NORPACE is a Antiarrhythmic (Class Ia) that works by Class Ic antiarrhythmic agent; blocks voltage-gated sodium channels, slowing conduction velocity and prolonging refractory periods in cardiac tissue.. NORPACE CR is a Antiarrhythmic (Class Ia) that works by Class Ia antiarrhythmic agent; decreases myocardial excitability and conduction velocity, and prolongs refractory period by blocking sodium channels.. They differ in pharmacokinetic profiles, FDA-approved indications, and side effect profiles.
Potency comparisons between NORPACE and NORPACE CR depend on the specific clinical indication. These are both Antiarrhythmic (Class Ia) agents and are not directly interchangeable by dose.
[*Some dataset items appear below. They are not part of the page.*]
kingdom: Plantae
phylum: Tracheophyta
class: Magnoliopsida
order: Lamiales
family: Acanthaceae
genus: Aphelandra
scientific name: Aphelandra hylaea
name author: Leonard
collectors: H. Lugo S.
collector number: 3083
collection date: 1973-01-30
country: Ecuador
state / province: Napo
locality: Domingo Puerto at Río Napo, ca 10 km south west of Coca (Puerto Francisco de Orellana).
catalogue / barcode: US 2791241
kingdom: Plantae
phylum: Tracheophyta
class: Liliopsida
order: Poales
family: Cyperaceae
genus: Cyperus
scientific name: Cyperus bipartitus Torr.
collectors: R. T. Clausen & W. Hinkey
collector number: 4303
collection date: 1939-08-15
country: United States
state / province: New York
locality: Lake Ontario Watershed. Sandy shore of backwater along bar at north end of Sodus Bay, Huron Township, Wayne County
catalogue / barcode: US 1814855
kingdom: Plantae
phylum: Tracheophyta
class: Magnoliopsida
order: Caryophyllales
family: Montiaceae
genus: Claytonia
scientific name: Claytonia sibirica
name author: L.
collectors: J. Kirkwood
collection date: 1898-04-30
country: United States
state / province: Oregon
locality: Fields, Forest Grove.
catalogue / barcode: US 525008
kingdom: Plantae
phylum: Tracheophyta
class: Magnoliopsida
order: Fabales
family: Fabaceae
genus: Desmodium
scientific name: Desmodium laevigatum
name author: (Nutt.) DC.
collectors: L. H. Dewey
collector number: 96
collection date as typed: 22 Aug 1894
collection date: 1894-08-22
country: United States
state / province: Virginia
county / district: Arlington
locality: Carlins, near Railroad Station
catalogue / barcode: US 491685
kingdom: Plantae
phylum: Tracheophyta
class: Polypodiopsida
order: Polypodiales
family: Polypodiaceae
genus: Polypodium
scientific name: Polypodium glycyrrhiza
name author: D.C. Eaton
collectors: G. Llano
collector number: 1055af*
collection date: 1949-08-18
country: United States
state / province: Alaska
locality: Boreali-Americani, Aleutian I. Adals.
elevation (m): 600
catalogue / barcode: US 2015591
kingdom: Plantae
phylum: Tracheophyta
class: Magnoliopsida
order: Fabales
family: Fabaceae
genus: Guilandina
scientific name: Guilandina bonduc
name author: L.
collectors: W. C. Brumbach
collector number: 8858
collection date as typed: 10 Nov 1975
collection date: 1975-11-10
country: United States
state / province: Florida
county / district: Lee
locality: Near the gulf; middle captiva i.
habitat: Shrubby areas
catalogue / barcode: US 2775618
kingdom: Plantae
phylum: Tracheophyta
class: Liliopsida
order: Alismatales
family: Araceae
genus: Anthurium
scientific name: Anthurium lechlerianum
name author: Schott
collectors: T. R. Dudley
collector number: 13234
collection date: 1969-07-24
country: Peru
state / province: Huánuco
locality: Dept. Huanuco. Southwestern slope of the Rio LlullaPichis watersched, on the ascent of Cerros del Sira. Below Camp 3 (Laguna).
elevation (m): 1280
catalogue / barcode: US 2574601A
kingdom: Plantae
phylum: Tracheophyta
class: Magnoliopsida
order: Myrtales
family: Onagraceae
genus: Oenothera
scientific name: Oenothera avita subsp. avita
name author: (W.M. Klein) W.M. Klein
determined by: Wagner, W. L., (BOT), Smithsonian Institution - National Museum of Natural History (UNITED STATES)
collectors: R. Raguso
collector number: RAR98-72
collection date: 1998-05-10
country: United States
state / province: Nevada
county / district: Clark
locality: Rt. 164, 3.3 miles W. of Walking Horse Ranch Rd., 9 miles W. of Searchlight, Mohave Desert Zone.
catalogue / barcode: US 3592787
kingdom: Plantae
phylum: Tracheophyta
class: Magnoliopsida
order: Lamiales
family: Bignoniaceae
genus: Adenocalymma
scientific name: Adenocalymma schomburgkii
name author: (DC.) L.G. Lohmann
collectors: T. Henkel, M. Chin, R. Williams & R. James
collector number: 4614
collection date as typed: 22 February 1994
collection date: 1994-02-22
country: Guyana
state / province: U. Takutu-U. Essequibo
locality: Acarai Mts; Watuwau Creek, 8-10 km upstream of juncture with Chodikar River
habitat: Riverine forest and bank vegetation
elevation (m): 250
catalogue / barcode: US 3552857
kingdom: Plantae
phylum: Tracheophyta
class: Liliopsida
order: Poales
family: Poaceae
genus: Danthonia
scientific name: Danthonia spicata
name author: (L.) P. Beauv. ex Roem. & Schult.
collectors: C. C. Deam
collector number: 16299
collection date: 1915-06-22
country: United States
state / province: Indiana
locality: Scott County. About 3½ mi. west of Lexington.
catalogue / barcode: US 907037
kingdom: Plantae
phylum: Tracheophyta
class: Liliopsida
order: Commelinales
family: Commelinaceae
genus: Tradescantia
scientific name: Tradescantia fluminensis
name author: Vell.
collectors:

A physician or clinical pharmacist should guide any therapeutic switching decisions.
The standard adult dose of NORPACE is: 150 mg orally every 6 hours (maximum 300 mg per dose), extended-release formulation 300 mg every 12 hours.. The standard adult dose of NORPACE CR is: Disopyramide controlled-release: 200 mg orally every 12 hours; maximum 400 mg/day.. Dosing should always be individualized based on indication, renal and hepatic function, age, and other patient factors.
No direct drug-drug interaction has been formally documented between NORPACE and NORPACE CR in current clinical databases. However, individual patient risk factors including other medications, organ function, and comorbidities should always be evaluated by a qualified healthcare provider.
The maternal-fetal safety profiles differ. NORPACE is classified as Category C. First trimester: No evidence of increased risk of congenital malformations in human studies, but animal studies are insufficient. Second and third trimesters: Risk of fetal bradyca. NORPACE CR is classified as Category C. FDA Pregnancy Category C. First trimester: Evidence of teratogenicity in animal studies (increased fetal resorption and skeletal abnormalities) but no adequate human studies. Secon. Always consult a maternal-fetal medicine specialist before taking either drug during pregnancy or lactation.